Читать «Потрошители морей» онлайн - страница 22

Виктор Рябинин

Вот в те поры и надоумил многоумный Прокопий Порфирьевич своего разумного наследователя Димитрия не сдавать отрока в солдаты, чтоб насовсем от рук не отбился, а отвезти недоросля в общедоступную бурсу при Киевско-братском духовном училище. Мол, пусть сей ухарь в общем житейском заведении помается, да все четыре класса пройдёт, если преуспеет в них отсидеть по году, чего отродясь ни с кем из учеников не случалось. Уму-разуму поднаберётся не только в естественных дисциплинах, но и в духовных науках. Тут тебе не армия, тут учителя покрепче, им не для боя подвластного воина готовить, а бездаря в чувство приводить. В училище педагоги крепкие, на руку скорые, а где надо, то и великовозрастные однокашники, что по три года на одной ступени сидят, словом и делом помогут забавы ради. Только кликни! Ведь не зря бурсой даже крестьянских детей пугают, то есть не пользой науки, а её суровой неизбежностью. Как-никак, но тёмное средневековье давно миновало и государство для пользы дела народ образовывать начало. Книжной грамотой дурь вековую выбивали, обучая начальной азбуке без пощады живота и снабжая сверх меры духовною пищею на молитвенных коленоприклонениях.

Вот так и был прислонён к учебному назиданию неслух Афонька во славу церковный обрядов и статских уложений, с казённым содержанием в стенах многотерпной бурсы духовного училища. Тёмной тучей легенд об ужасах подневольного повального обучения была тогда окутана бурса, как в простом народе, так и в высших слоях общества. И одна сказка страшнее другой! Говаривали, что и учат там долбёжкой из-под палки, и мордуют почём зря свои же второгодники, коим давно в женихах место, и секут за любую провинность лозой пополам с солью, а что до пищи телесной, то кроме постных щей да бочковой красной икры каждый божий день, ничего другого не видят.

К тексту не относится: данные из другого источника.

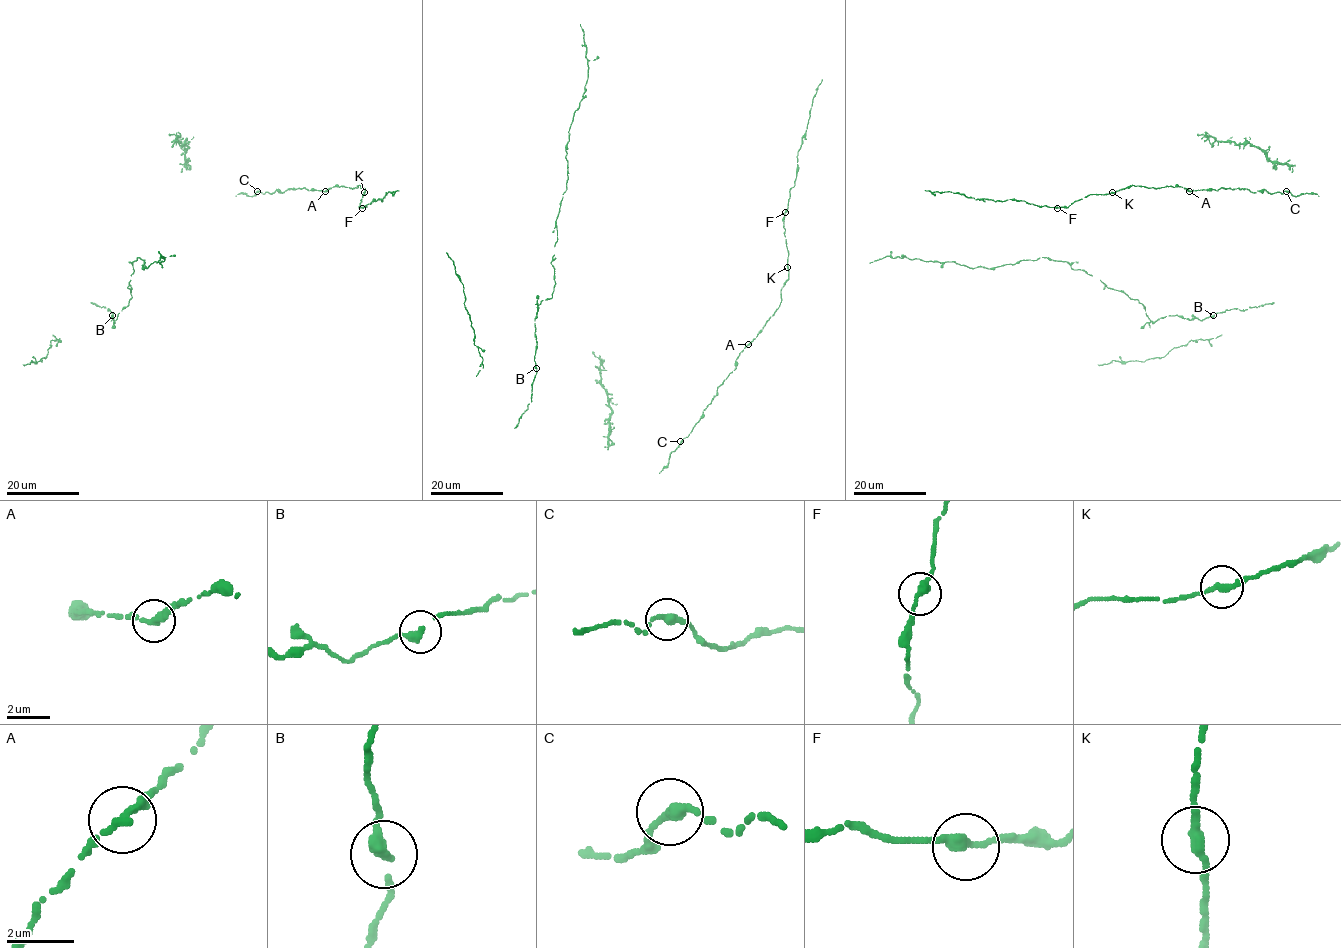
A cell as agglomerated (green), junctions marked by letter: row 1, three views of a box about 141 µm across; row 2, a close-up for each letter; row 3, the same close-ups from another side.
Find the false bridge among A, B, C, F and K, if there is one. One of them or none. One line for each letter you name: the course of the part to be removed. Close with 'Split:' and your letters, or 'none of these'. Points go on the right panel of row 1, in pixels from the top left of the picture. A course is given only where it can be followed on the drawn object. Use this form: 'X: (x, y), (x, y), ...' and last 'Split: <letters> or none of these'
Split: none of these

Разве что уворованный или покупной в банный день пирожок с требухой, если родительская копеечка в кармане завалялась. Вот такой ужас про бурсацкую жизнь и катился по пугливым головам волной. Вот за это и ценился выживший и прошедший всю школу насквозь жизнестойкий бурсак. Зато, который ученик заканчивал всю обузу обучения в срок или даже более того, тот приспосабливался к жизни хватко и насерьёз. Если на духовном поприще, то сразу в пономари шёл или в причетники, а то и в певчие, если голос имел знатный. А кто духовность на мещанское звание менял, то либо в писцы по приказам, либо пристраивался в учителя при народных школах. Совсем-то отпетые при исключении в острог или в солдатчину попадали, но ведь и там кому-то надобно пребывать во славу Царя и Отечества. Правда, кое-кто из самых склизких прямо в бурсе умел семейственностью обзавестись по договору сельского прихода с училищным начальством, тем самым укрывшись от любой подневольной службы за подолом невесты, заматеревшей во днях своих. Однако, таких отчаянных было не густо. Да и женочих страшненьких перестарков на всякого бурсака не хватало. Но ведь все школяры в конце концов выживали и выходили в люди, наперекор замогильной народной молве!